M. Georges Vedel a souligné le risque que la révision proposée ne suscite des revendications de quotas de la part de certaines catégories de la population, eu égard, par exemple et si l'on entrait dans cette logique, à l'inégalité de la représentation des différentes catégories socio-professionnelles au Parlement.

Il s'est réjoui, en sens inverse, de la décision du Conseil Constitutionnel refusant la notion de " peuple corse ".

A M. Robert Badinter , qui lui a demandé comment, sur un plan technique, la parité pourrait être établie dans les scrutins uninominaux, M. Georges Vedel a évoqué la détermination par le sort de circonscriptions réservées les unes aux hommes et les autres aux femmes.
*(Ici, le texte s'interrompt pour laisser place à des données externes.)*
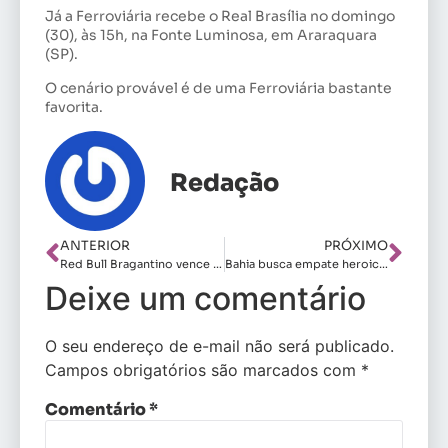
Já a Ferroviária recebe o Real Brasília no domingo
(30), às 15h, na Fonte Luminosa, em Araraquara
(SP).
O cenário provável é de uma Ferroviária bastante
favorita.
Redação
ANTERIOR
PRÓXIMO
Red Bull Bragantino vence e convence
Bahia busca empate heroico contra o Flamengo
Deixe um comentário
O seu endereço de e-mail não será publicado.
Campos obrigatórios são marcados com
*
Comentário
*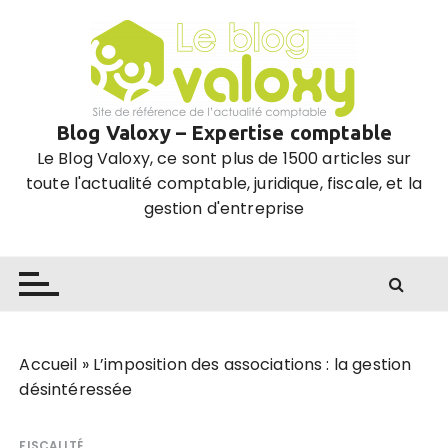
P
a
s
s
e
Blog Valoxy – Expertise comptable
r
Le Blog Valoxy, ce sont plus de 1500 articles sur
a
toute l'actualité comptable, juridique, fiscale, et la
u
gestion d'entreprise
c
o
n
t
e
n
u
Accueil
»
L’imposition des associations : la gestion
désintéressée
FISCALITÉ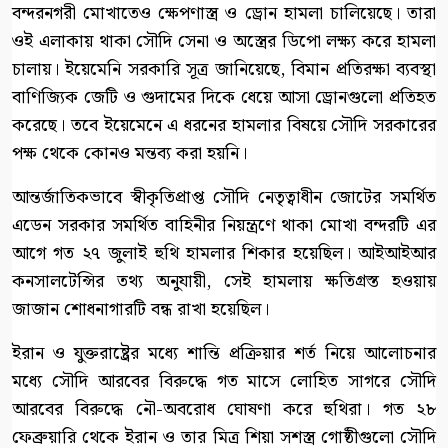
বন্দরনগরী মোখাতেও ক্ষেপণাস্ত্র ও ড্রোন হামলা চালিয়েছে। তারা
ওই এলাকায় থাকা সৌদি সেনা ও অস্ত্রের ডিপো লক্ষ্য করে হামলা
চালায়। ইয়েমেনি সরকারি সূত্র জানিয়েছে, বিমান প্রতিরক্ষা ব্যবস্থা
বাণিজ্যিক জেটি ও গুদামের দিকে ধেয়ে আসা ড্রোনগুলো প্রতিহত
করেছে। তবে ইয়েমেনে এ ধরনের হামলার বিষয়ে সৌদি সরকারের
পক্ষ থেকে কোনও মন্তব্য করা হয়নি।
আন্তর্জাতিকভাবে স্বীকৃতিপ্রাপ্ত সৌদি নেতৃত্বাধীন জোটের সমর্থিত
এডেন সরকার সমর্থিত বাহিনীর নিয়ন্ত্রণে থাকা মোখা বন্দরটি এর
আগে গত ২৭ জুলাই হুথি হামলার শিকার হয়েছিল। আইআইআর
কনসালটেন্সির তথ্য অনুযায়ী, সেই হামলায় ক্ষতিগ্রস্ত হওয়ায়
জাজান শোধনাগারটি বন্ধ রাখা হয়েছিল।
ইরান ও যুক্তরাষ্ট্রের মধ্যে শান্তি প্রক্রিয়ার শর্ত নিয়ে আলোচনার
মধ্যে সৌদি আরবের বিরুদ্ধে গত মাসে লোহিত সাগরে সৌদি
আরবের বিরুদ্ধে নৌ-অবরোধ ঘোষণা করে হুথিরা। গত ২৮
ফেব্রুয়ারি থেকে ইরান ও তার মিত্র শিয়া সশস্ত্র গোষ্ঠীগুলো সৌদি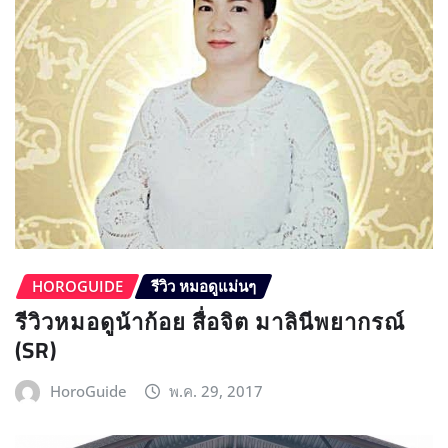
HOROGUIDE
รีวิว หมอดูแม่นๆ
รีวิวหมอดูน้าก้อย สื่อจิต มาลินีพยากรณ์
(SR)
HoroGuide
พ.ค. 29, 2017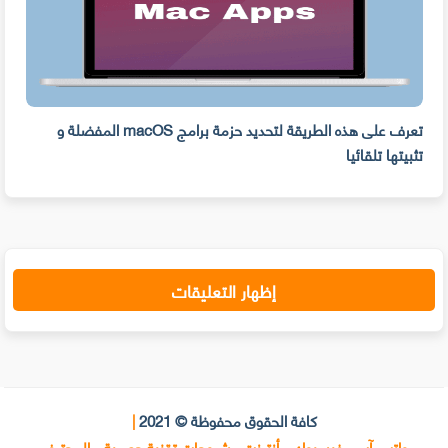
ه
تعرف على هذه الطريقة لتحديد حزمة برامج macOS المفضلة و
وفر 
تثبيتها تلقائيا
من ا
إظهار التعليقات
كافة الحقوق محفوظة © 2021
|
واتس آب ، فيسبوك ، أنترنت ، شروحات تقنية حصرية - المحترف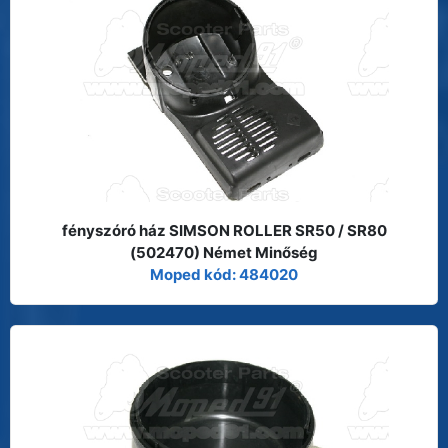
fényszóró ház SIMSON ROLLER SR50 / SR80
(502470) Német Minőség
Moped kód: 484020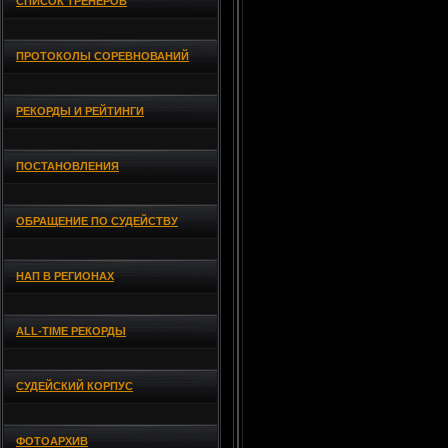
СПИСОК ТРЕНЕРОВ
ПРОТОКОЛЫ СОРЕВНОВАНИЙ
РЕКОРДЫ И РЕЙТИНГИ
ПОСТАНОВЛЕНИЯ
ОБРАЩЕНИЕ ПО СУДЕЙСТВУ
НАП В РЕГИОНАХ
ALL-TIME РЕКОРДЫ
СУДЕЙСКИЙ КОРПУС
ФОТОАРХИВ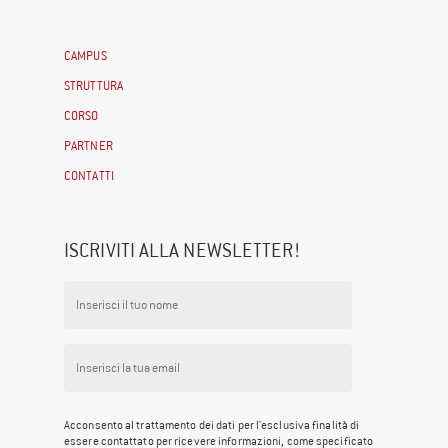
CAMPUS
STRUTTURA
CORSO
PARTNER
CONTATTI
ISCRIVITI ALLA NEWSLETTER!
Acconsento al trattamento dei dati per l'esclusiva finalità di
essere contattato per ricevere informazioni, come specificato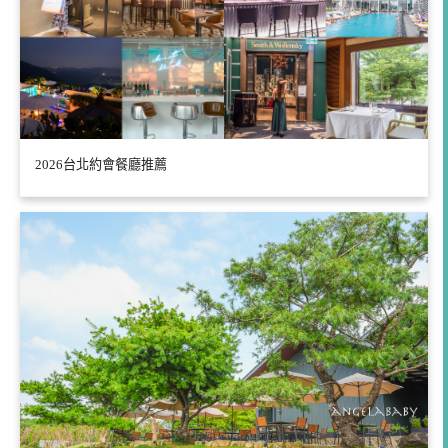
2026台北約會餐廳推薦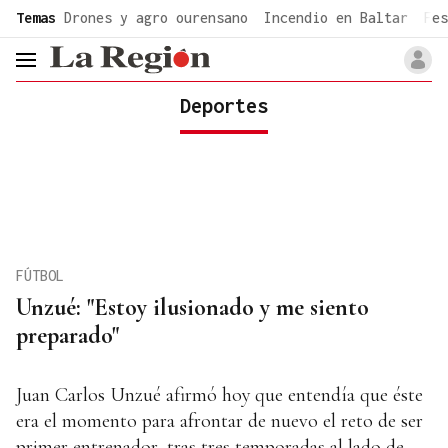
common.go-to-content
Temas
Drones y agro ourensano
Incendio en Baltar
Fes
header.menu.open
Deportes
FÚTBOL
Unzué: "Estoy ilusionado y me siento
preparado"
Juan Carlos Unzué afirmó hoy que entendía que éste
era el momento para afrontar de nuevo el reto de ser
primer entrenador, tras tres temporadas al lado de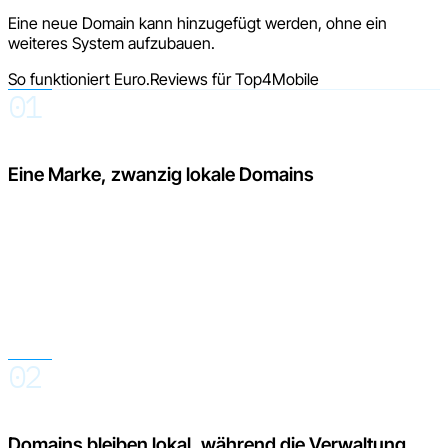
Eine neue Domain kann hinzugefügt werden, ohne ein
weiteres System aufzubauen.
So funktioniert Euro.Reviews für Top4Mobile
01
Eine Marke, zwanzig lokale Domains
Kunden kaufen auf der Domain ihres Marktes und in ihrer
Sprache ein. Für das Team bringt jedoch jede zusätzliche
Domain Einladungen, Bewertungen, Antworten,
Übersetzungen, Widgets und Daten mit sich, die sonst
separat geprüft werden müssten.
02
Domains bleiben lokal, während die Verwaltung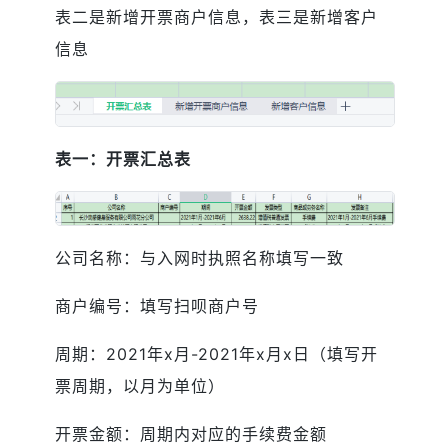
表二是新增开票商户信息，表三是新增客户
信息
表一：开票汇总表
公司名称：与入网时执照名称填写一致
商户编号：填写扫呗商户号
周期：2021年x月-2021年x月x日（填写开
票周期，以月为单位）
开票金额：周期内对应的手续费金额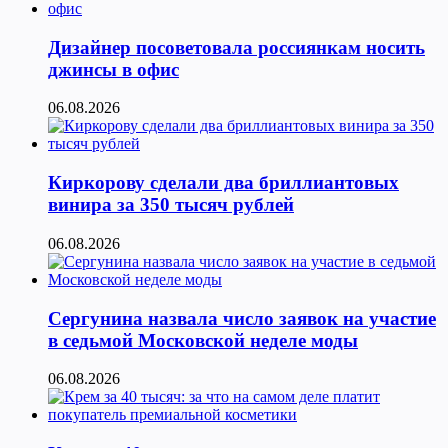
Дизайнер посоветовала россиянкам носить
джинсы в офис
06.08.2026
Киркорову сделали два бриллиантовых
винира за 350 тысяч рублей
06.08.2026
Сергунина назвала число заявок на участие
в седьмой Московской неделе моды
06.08.2026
M. Patrice Gélard a cité les listes de deux candidats par circonscription et M. Robert Badinter a demandé si le texte soumis au Sénat permettrait cette solution, ce à quoi M. Georges Vedel a apporté une réponse positive.

Mme Dinah Derycke , soulignant le décalage entre l'affirmation du principe d'égalité et son application effective, s'est interrogée sur les mesures positives susceptibles d'être prises pour y remédier, en dehors de celles proposées par le projet de loi.

M. Georges Vedel a rappelé que l'égalité ne s'appliquait pas seulement en matière électorale mais a estimé que la loi, tout en ayant pour objectif de la mettre en oeuvre, ne pouvait la substituer dans la pratique à toutes les règles sociales.

Il a souligné que le défaut de représentation des femmes ne résultait pas seulement de l'attitude des hommes, mais peut-être d'une volonté parfois insuffisante des femmes, qu'il appartenait aux uns et aux autres d'agir et qu'il importait de ne pas perdre de vue le principe fondamental du libre choix par l'électeur.

Il a conclu en estimant que la démocratie impliquait que l'électeur choisisse le représentant et non l'inverse.

M. Jean-Pierre Schosteck a estimé que le rythme de la progression de la représentation des femmes au cours des dernières années devait être considéré comme encourageant pour l'avenir sachant qu'elles n'avaient accédé au droit de vote qu'en 1944 et que d'autres catégories avaient connu un processus plus long.

Mme Dinah Derycke a affirmé que les femmes ne constituaient pas une catégorie puisqu'elles représentaient la moitié de l'humanité.